As medidas foram anunciadas após uma reunião de cinco horas entre os militares, candidatos e líderes de partidos em meio a enormes manifstações no Cairo, que deixaram 28 mortos e milhares de feridos em poucos dias. Tambem há protestos na cidade portuária egípcia de Alexandria, onde a polícia antidistúrbio lançou gás lacrimogêneo contra os manifestantes, e na cidade de Suez, onde os participantes marcharam para a praça al-Arab'in.
Protestos continuam e luta nas ruas fortalecem caminho de nova revolução
Depois da repressão seguida de recuo por parte do governo, os trabalhadores e estudantes, que já sentem que o poder burguês se desmorona sobre seus pés, estão cada vez mais confiantes e a marcha revolucionária já impede que o governo oficialmente estabelecido possa governar.

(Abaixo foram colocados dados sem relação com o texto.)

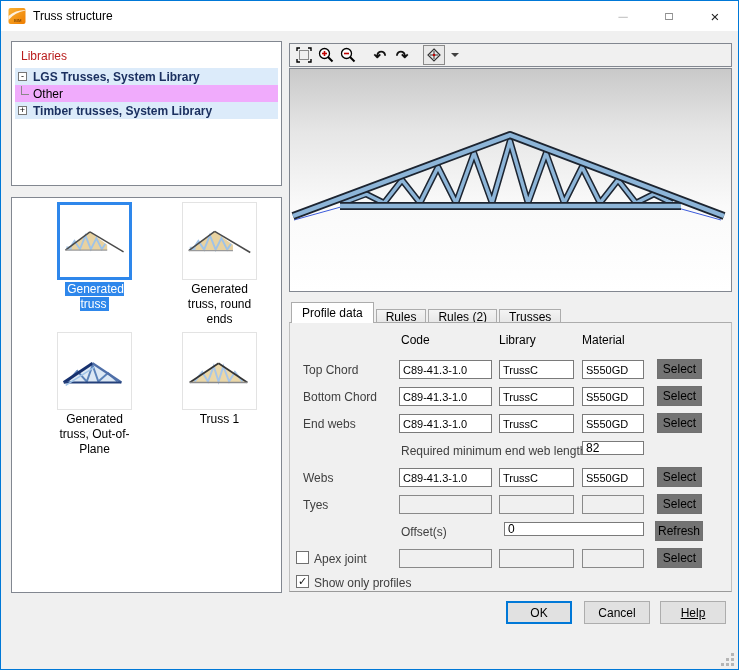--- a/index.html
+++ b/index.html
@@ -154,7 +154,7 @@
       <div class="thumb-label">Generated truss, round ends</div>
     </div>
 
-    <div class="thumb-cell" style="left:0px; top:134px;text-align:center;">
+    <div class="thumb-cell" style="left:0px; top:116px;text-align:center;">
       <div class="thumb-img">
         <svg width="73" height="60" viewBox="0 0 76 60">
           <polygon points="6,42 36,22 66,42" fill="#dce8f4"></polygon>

Carros blindados do Exército entraram na rua Mohammed Mahmoud, epicentro dos confrontos, para cobrir a retirada da polícia, que teve de fugir, por ser incapaz de deter os manifestantes, e foi substituída em parte por soldados.
Nas ruas próximas ao Ministério do Interior - que está sob forte esquema de segurança - e à Praça Tahrir, a polícia montou barreiras e disparou gás lacrimogêneo contra os manifestantes, que não pararam de lançar pedras. No começo da noite, "baltaguiyas" (pistoleiros) pró-militares foram à rua comercial Talaat Harb, que termina na praça, e enfrentaram com pedaços de pau e armas brancas os manifestantes, repetindo o episódio celebre que antecedeu a queda de Mubarak, quando cavalos e dromedários foram jogados sobre as pessoas.
Neste dia, os feridos ja eram 3.250, e aumentavam em média em 80 por hora: chegando de modo improvisado aos hospitais de campanha montados na praça em ambulâncias, motos ou até mesmo a pé. Ao total, 38 mártires ja tinham sido feitos até este dia, com as forças da ordem burguesa apontando para o rosto dos civis ao disparar balas de borracha ou munições letais.
A exigência é que caia o marechal Hussein Tantawi, que dirige o Egito desde a derrubada de Mubarak, e que realmente haja mudanças no pais. Tantawi chegou a admitir um referendo sobre a transferência imediata de poder, mas a população esta passando por cima de qualquer processo manipulado.